_What you need to do:_ Make an exact copy of the listing underneath, skipping each picture.
------------
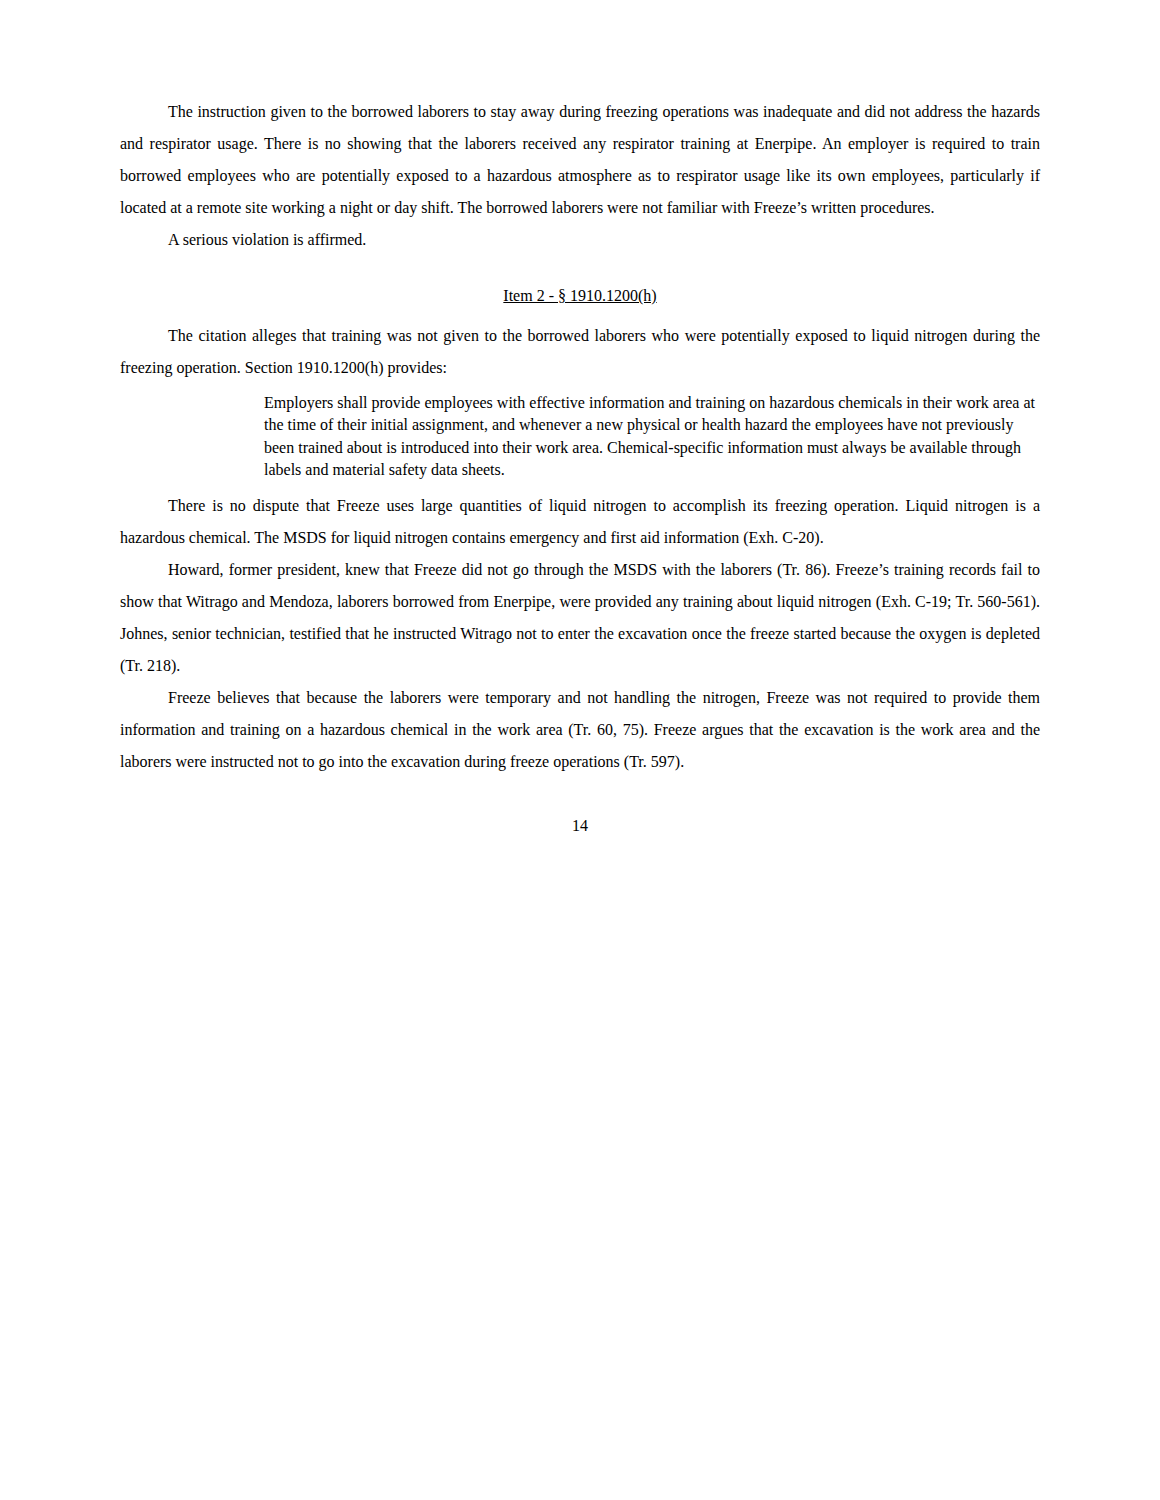The instruction given to the borrowed laborers to stay away during freezing operations was inadequate and did not address the hazards and respirator usage. There is no showing that the laborers received any respirator training at Enerpipe. An employer is required to train borrowed employees who are potentially exposed to a hazardous atmosphere as to respirator usage like its own employees, particularly if located at a remote site working a night or day shift. The borrowed laborers were not familiar with Freeze’s written procedures.
A serious violation is affirmed.
Item 2 - § 1910.1200(h)
The citation alleges that training was not given to the borrowed laborers who were potentially exposed to liquid nitrogen during the freezing operation. Section 1910.1200(h) provides:
Employers shall provide employees with effective information and training on hazardous chemicals in their work area at the time of their initial assignment, and whenever a new physical or health hazard the employees have not previously been trained about is introduced into their work area. Chemical-specific information must always be available through labels and material safety data sheets.
There is no dispute that Freeze uses large quantities of liquid nitrogen to accomplish its freezing operation. Liquid nitrogen is a hazardous chemical. The MSDS for liquid nitrogen contains emergency and first aid information (Exh. C-20).
Howard, former president, knew that Freeze did not go through the MSDS with the laborers (Tr. 86). Freeze’s training records fail to show that Witrago and Mendoza, laborers borrowed from Enerpipe, were provided any training about liquid nitrogen (Exh. C-19; Tr. 560-561). Johnes, senior technician, testified that he instructed Witrago not to enter the excavation once the freeze started because the oxygen is depleted (Tr. 218).
Freeze believes that because the laborers were temporary and not handling the nitrogen, Freeze was not required to provide them information and training on a hazardous chemical in the work area (Tr. 60, 75). Freeze argues that the excavation is the work area and the laborers were instructed not to go into the excavation during freeze operations (Tr. 597).
14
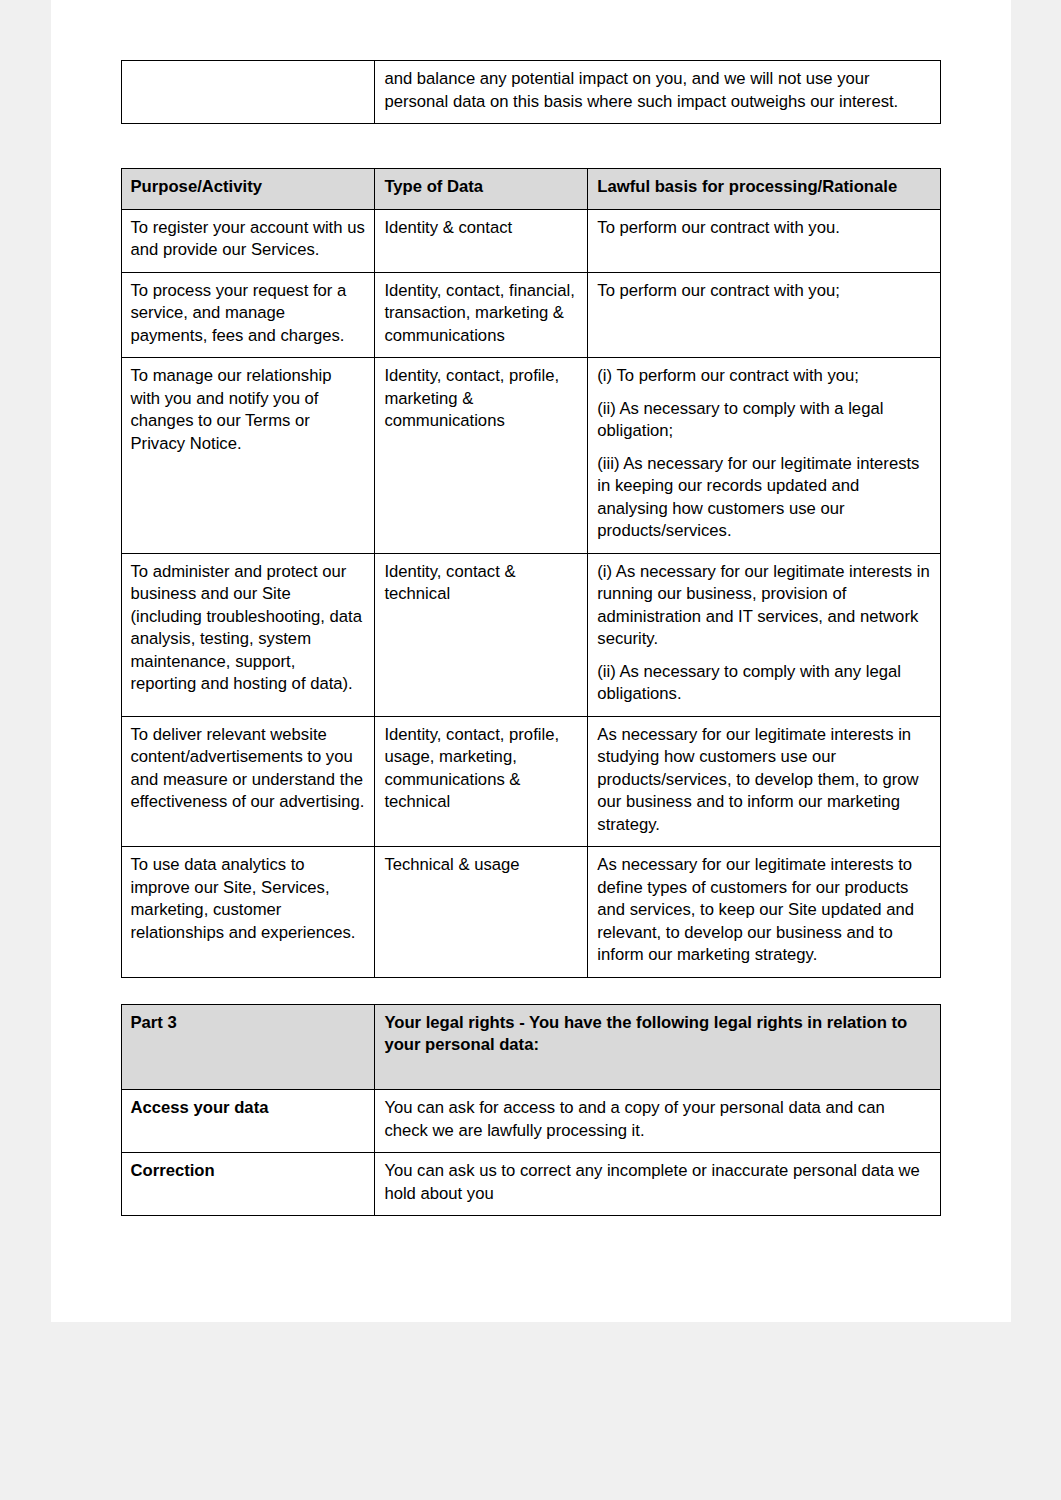| | and balance any potential impact on you, and we will not use your personal data on this basis where such impact outweighs our interest. |
| Purpose/Activity | Type of Data | Lawful basis for processing/Rationale |
| To register your account with us and provide our Services. | Identity & contact | To perform our contract with you. |
| To process your request for a service, and manage payments, fees and charges. | Identity, contact, financial, transaction, marketing & communications | To perform our contract with you; |
| To manage our relationship with you and notify you of changes to our Terms or Privacy Notice. | Identity, contact, profile, marketing & communications | (i) To perform our contract with you; (ii) As necessary to comply with a legal obligation; (iii) As necessary for our legitimate interests in keeping our records updated and analysing how customers use our products/services. |
| To administer and protect our business and our Site (including troubleshooting, data analysis, testing, system maintenance, support, reporting and hosting of data). | Identity, contact & technical | (i) As necessary for our legitimate interests in running our business, provision of administration and IT services, and network security. (ii) As necessary to comply with any legal obligations. |
| To deliver relevant website content/advertisements to you and measure or understand the effectiveness of our advertising. | Identity, contact, profile, usage, marketing, communications & technical | As necessary for our legitimate interests in studying how customers use our products/services, to develop them, to grow our business and to inform our marketing strategy. |
| To use data analytics to improve our Site, Services, marketing, customer relationships and experiences. | Technical & usage | As necessary for our legitimate interests to define types of customers for our products and services, to keep our Site updated and relevant, to develop our business and to inform our marketing strategy. |
| Part 3 | Your legal rights - You have the following legal rights in relation to your personal data: |
| Access your data | You can ask for access to and a copy of your personal data and can check we are lawfully processing it. |
| Correction | You can ask us to correct any incomplete or inaccurate personal data we hold about you |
------------
_Exercise solution:_
The instruction given to the borrowed laborers to stay away during freezing operations was inadequate and did not address the hazards and respirator usage. There is no showing that the laborers received any respirator training at Enerpipe. An employer is required to train borrowed employees who are potentially exposed to a hazardous atmosphere as to respirator usage like its own employees, particularly if located at a remote site working a night or day shift. The borrowed laborers were not familiar with Freeze’s written procedures.
A serious violation is affirmed.
Item 2 - § 1910.1200(h)
The citation alleges that training was not given to the borrowed laborers who were potentially exposed to liquid nitrogen during the freezing operation. Section 1910.1200(h) provides:
Employers shall provide employees with effective information and training on hazardous chemicals in their work area at the time of their initial assignment, and whenever a new physical or health hazard the employees have not previously been trained about is introduced into their work area. Chemical-specific information must always be available through labels and material safety data sheets.
There is no dispute that Freeze uses large quantities of liquid nitrogen to accomplish its freezing operation. Liquid nitrogen is a hazardous chemical. The MSDS for liquid nitrogen contains emergency and first aid information (Exh. C-20).
Howard, former president, knew that Freeze did not go through the MSDS with the laborers (Tr. 86). Freeze’s training records fail to show that Witrago and Mendoza, laborers borrowed from Enerpipe, were provided any training about liquid nitrogen (Exh. C-19; Tr. 560-561). Johnes, senior technician, testified that he instructed Witrago not to enter the excavation once the freeze started because the oxygen is depleted (Tr. 218).
Freeze believes that because the laborers were temporary and not handling the nitrogen, Freeze was not required to provide them information and training on a hazardous chemical in the work area (Tr. 60, 75). Freeze argues that the excavation is the work area and the laborers were instructed not to go into the excavation during freeze operations (Tr. 597).
14
| | and balance any potential impact on you, and we will not use your personal data on this basis where such impact outweighs our interest. |
| Purpose/Activity | Type of Data | Lawful basis for processing/Rationale |
| To register your account with us and provide our Services. | Identity & contact | To perform our contract with you. |
| To process your request for a service, and manage payments, fees and charges. | Identity, contact, financial, transaction, marketing & communications | To perform our contract with you; |
| To manage our relationship with you and notify you of changes to our Terms or Privacy Notice. | Identity, contact, profile, marketing & communications | (i) To perform our contract with you; (ii) As necessary to comply with a legal obligation; (iii) As necessary for our legitimate interests in keeping our records updated and analysing how customers use our products/services. |
| To administer and protect our business and our Site (including troubleshooting, data analysis, testing, system maintenance, support, reporting and hosting of data). | Identity, contact & technical | (i) As necessary for our legitimate interests in running our business, provision of administration and IT services, and network security. (ii) As necessary to comply with any legal obligations. |
| To deliver relevant website content/advertisements to you and measure or understand the effectiveness of our advertising. | Identity, contact, profile, usage, marketing, communications & technical | As necessary for our legitimate interests in studying how customers use our products/services, to develop them, to grow our business and to inform our marketing strategy. |
| To use data analytics to improve our Site, Services, marketing, customer relationships and experiences. | Technical & usage | As necessary for our legitimate interests to define types of customers for our products and services, to keep our Site updated and relevant, to develop our business and to inform our marketing strategy. |
| Part 3 | Your legal rights - You have the following legal rights in relation to your personal data: |
| Access your data | You can ask for access to and a copy of your personal data and can check we are lawfully processing it. |
| Correction | You can ask us to correct any incomplete or inaccurate personal data we hold about you |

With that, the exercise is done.